As you are lying in bed with a high fever and body aches from the flu just imagine that a simple change in diet could have prevented you from getting sick in the first place. This diet is called the ketogenic, or keto diet that has become very popular among many people. The keto diet is a low-carb and high fat diet that lowers blood sugar and insulin levels. The reduction of carbs puts your body into a metabolic state called ketosis. During ketosis your body turns fat into energy by releasing insulin from stores in large amounts, and transfers it into the liver where is becomes oxidized and used as energy. Some foods that follow the keto diet are greens, oils, and meats. The keto diet is also known to help some people with type two diabetes, and prevent epilictic seizures. Despite all these benefits the keto diet now has another major health benefit which is fighting off the flu.

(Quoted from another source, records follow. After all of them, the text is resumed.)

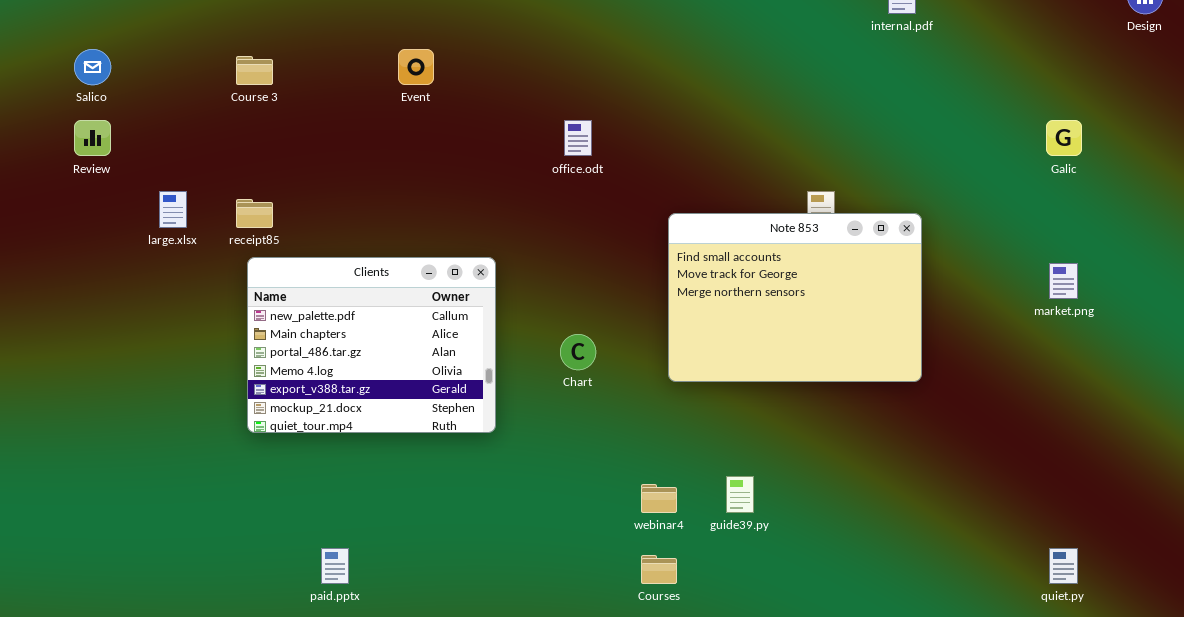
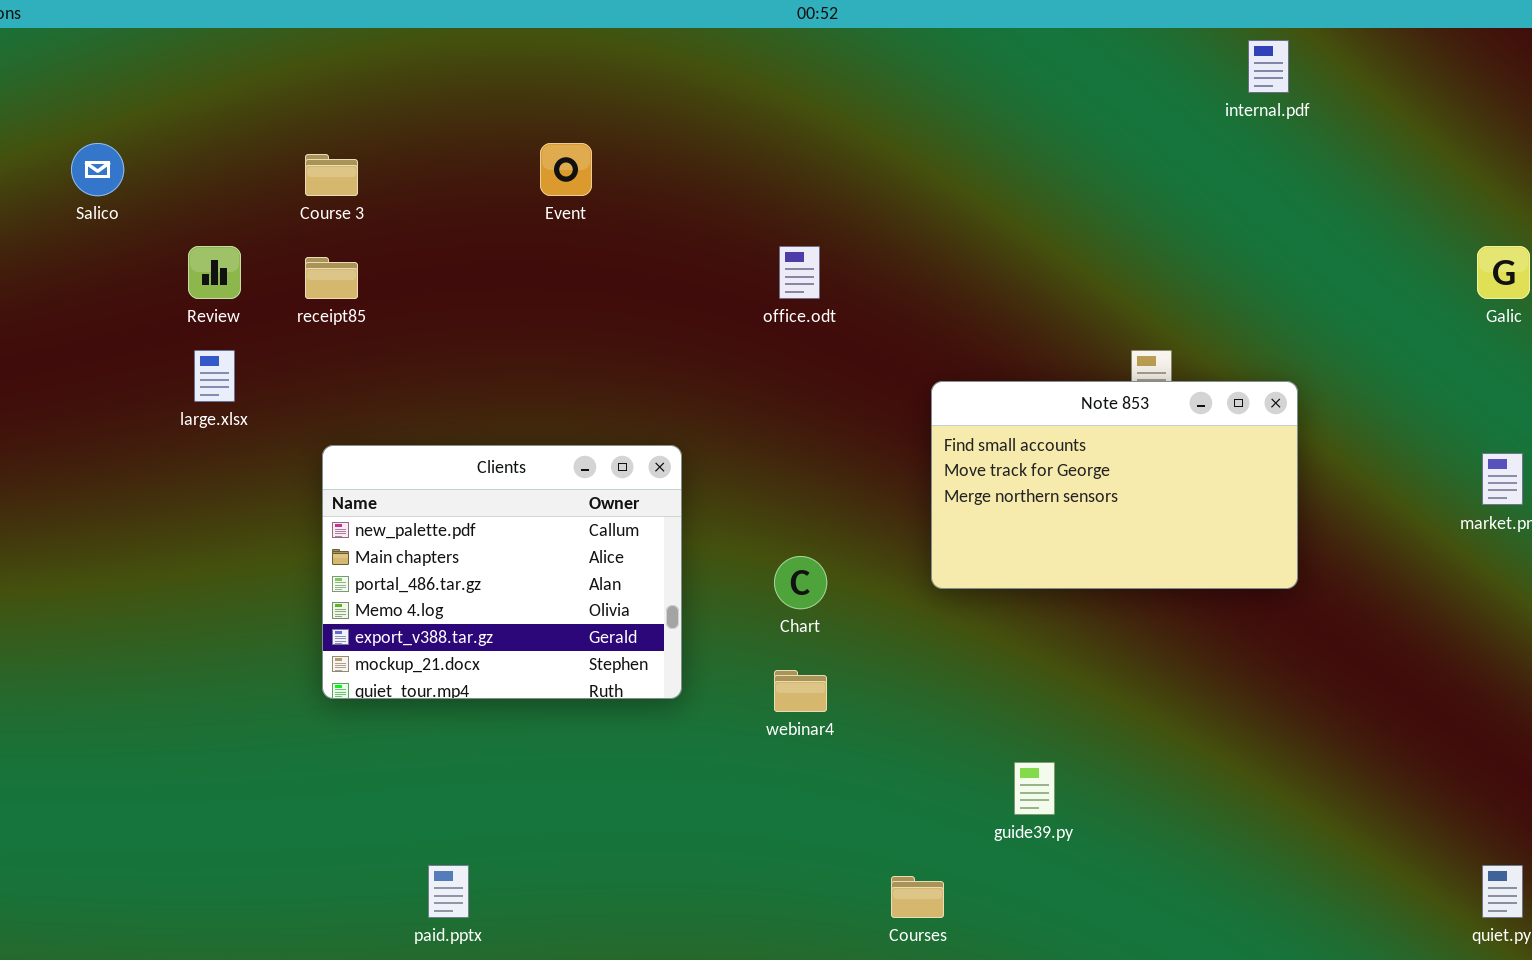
Review: [74,120,111,156] -> [188,246,241,299], moved
receipt85: [236,199,273,228] -> [305,257,358,299], moved
Note 853: [668,213,922,382] -> [931,381,1298,589], resized
webinar4: [641,484,677,513] -> [774,670,827,712], moved

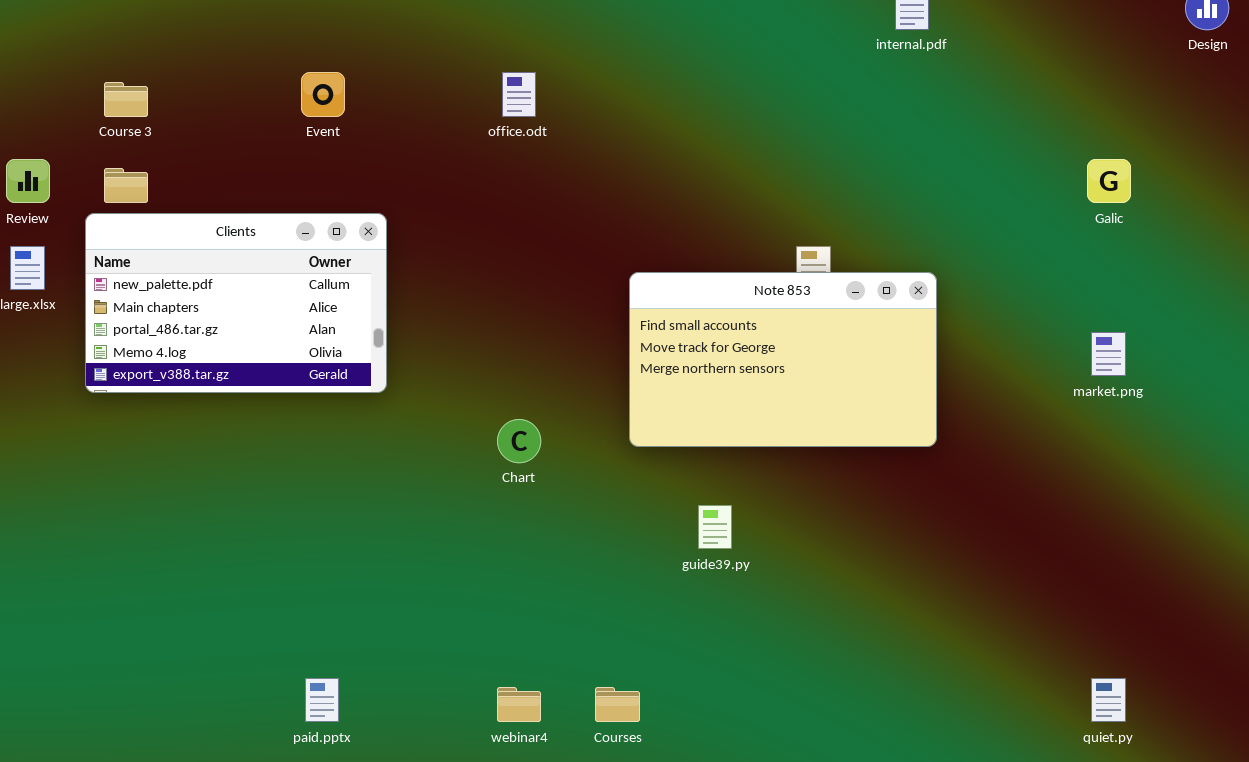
office.odt: [779,246,820,299] -> [502,72,536,117], moved
Clients: [322,445,682,699] -> [85,213,387,393], moved, resized
webinar4: [774,670,827,712] -> [497,687,541,722], moved
guide39.py: [1014,762,1055,815] -> [698,505,732,549], moved
paid.pptx: [428,865,469,918] -> [305,678,339,722], moved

Research has been released by scientists at Yale University who fed mice a keto diet and infected them with the influenza virus and compared it to mice on a high-carb diet that were also infected with the influenza virus. The results showed that the mice fed the keto diet had a higher survival rate than the mice who were on the high-carb diet. This is most likely because the high fat diet consisting of meat and oils triggers the release of gamma delta T cells in the immune system. T cells are key players in the bodies immune response. The release of these cells increases the production of mucus in the lining of the lungs that in turn defends the body against invaders like the influenza virus. The more mucus production means the greater chance to trap the virus before it has the chance to affect you.
When the mice were bred without the gene that codes for gamma delta T cells, it was found that there was no protection against the virus. This supports the theory that it is the T cells that the keto diet activates that ultimately traps the virus. The experiment also discovered that the mice who were fed the keto diet had blocked the formation of immune response activators called inflammasomes. The inflammasomes cause harmful immune system responses in their host, so it made sense when the keto diet decreased their production.
It has been known that there is a link between dieting and immune response. For example, it is known that vitamin C can also boost immune response. Switching to a keto diet may help boost the immune system to help better fight off infection. Although mice and humans have different immune response scientists predict that humans would respond to the diet similarly to how the mice would.
Although it seems that cutting carbs out of your diet will be very difficult, the positives of a keto diet outweigh the negatives. As you are preparing for the flu season be aware of the benefits that a keto diet will bring you.